- Folha de S. Paulo
Em 1984, profissionais da imprensa se arriscaram em nome do exercício digno da profissão
Era janeiro de 1984, ainda vivíamos sob ditadura e o presidente era João Figueiredo, que preferia o cheiro de cavalos ao do povo. O general estava aborrecido com os fotógrafos que cobriam o Palácio do Planalto porque os jornais noticiaram uma cena constrangedora entre ele e o então deputado Paulo Maluf, ocorrida no gabinete presidencial.
Naquela época, repórteres de texto não eram autorizados a entrar no gabinete. Os fotógrafos, então, relataram o que presenciaram aos seus colegas. E foi assim que o presidente e seus aspones perceberam que os fotógrafos tinham ouvidos e boca, além de olhos bem atentos.
Em represália, os fotógrafos foram proibidos de entrar no gabinete. E o Planalto passou a distribuir às Redações as fotos feitas apenas pelo fotógrafo oficial. O material chapa-branca era deixado nos escaninhos que os jornais tinham na sala de imprensa. Os fotógrafos passaram a rasgar as fotos.
Mas eles queriam um protesto de maior impacto e que desse um recado claro ao ditador de que não aceitariam restrições ao seu trabalho. Combinaram, então, que depositariam câmeras e equipamentos no chão quando o general descesse a rampa do palácio.
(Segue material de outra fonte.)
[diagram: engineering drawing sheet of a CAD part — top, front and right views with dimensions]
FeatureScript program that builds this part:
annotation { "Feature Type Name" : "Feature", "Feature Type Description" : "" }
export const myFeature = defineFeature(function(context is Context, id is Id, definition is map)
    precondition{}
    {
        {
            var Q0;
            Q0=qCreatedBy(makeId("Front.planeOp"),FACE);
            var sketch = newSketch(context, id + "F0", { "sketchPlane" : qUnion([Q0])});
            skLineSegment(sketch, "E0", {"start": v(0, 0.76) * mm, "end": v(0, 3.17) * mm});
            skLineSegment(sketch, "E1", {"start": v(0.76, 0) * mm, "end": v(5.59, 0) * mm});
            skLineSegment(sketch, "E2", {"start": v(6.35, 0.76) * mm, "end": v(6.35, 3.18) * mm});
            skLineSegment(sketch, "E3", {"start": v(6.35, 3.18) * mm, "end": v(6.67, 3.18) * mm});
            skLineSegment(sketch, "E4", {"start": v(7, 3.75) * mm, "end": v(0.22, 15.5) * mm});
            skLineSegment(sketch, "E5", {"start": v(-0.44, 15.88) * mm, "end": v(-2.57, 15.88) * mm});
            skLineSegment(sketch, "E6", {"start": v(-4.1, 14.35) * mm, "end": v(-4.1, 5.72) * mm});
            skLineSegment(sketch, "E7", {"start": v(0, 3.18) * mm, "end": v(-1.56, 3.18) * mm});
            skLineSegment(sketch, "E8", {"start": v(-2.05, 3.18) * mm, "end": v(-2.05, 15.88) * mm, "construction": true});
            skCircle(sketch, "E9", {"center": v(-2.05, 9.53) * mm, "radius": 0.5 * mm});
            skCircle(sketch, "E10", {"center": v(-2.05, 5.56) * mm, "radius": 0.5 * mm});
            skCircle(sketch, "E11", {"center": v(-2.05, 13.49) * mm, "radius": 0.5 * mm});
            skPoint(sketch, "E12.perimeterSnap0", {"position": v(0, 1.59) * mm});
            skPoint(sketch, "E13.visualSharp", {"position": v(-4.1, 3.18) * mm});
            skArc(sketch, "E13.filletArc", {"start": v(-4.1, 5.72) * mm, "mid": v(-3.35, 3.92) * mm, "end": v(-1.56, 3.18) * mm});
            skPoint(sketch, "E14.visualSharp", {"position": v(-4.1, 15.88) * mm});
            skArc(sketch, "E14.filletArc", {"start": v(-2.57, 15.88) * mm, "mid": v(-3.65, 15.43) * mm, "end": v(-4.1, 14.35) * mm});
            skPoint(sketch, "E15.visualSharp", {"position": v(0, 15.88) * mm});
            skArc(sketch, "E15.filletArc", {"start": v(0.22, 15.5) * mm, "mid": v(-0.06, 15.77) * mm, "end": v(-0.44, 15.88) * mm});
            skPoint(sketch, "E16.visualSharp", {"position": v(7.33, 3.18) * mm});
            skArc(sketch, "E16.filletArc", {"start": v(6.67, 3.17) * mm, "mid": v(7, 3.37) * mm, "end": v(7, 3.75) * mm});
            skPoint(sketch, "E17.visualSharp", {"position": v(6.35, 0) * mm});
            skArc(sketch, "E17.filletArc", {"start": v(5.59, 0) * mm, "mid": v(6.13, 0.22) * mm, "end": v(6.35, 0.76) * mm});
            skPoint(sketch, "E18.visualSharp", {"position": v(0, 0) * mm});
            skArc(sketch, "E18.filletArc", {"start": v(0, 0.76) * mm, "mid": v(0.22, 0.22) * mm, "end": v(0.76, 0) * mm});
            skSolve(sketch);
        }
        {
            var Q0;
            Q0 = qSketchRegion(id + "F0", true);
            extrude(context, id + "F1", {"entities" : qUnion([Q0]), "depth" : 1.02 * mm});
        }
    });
A única foto conhecida desse protesto —corajoso e inteligente— mostra os profissionais de braços cruzados enquanto o presidente passa por eles com sua carranca habitual.
O documentário “A Culpa É da Foto”, disponível no YouTube, reconstitui o episódio em todos os detalhes. Sobressai no filme a postura altiva dos profissionais que se arriscaram em nome do exercício digno da profissão —e foram readmitidos no gabinete presidencial. Não custa lembrar: Figueiredo era o presidente do “prendo e arrebento”.
Hoje, temos um presidente que se compraz em distribuir bananas e todo tipo de ataque sórdido contra jornalistas que ousam desagradá-lo. Que a rebeldia de 36 anos atrás nos sirva de inspiração.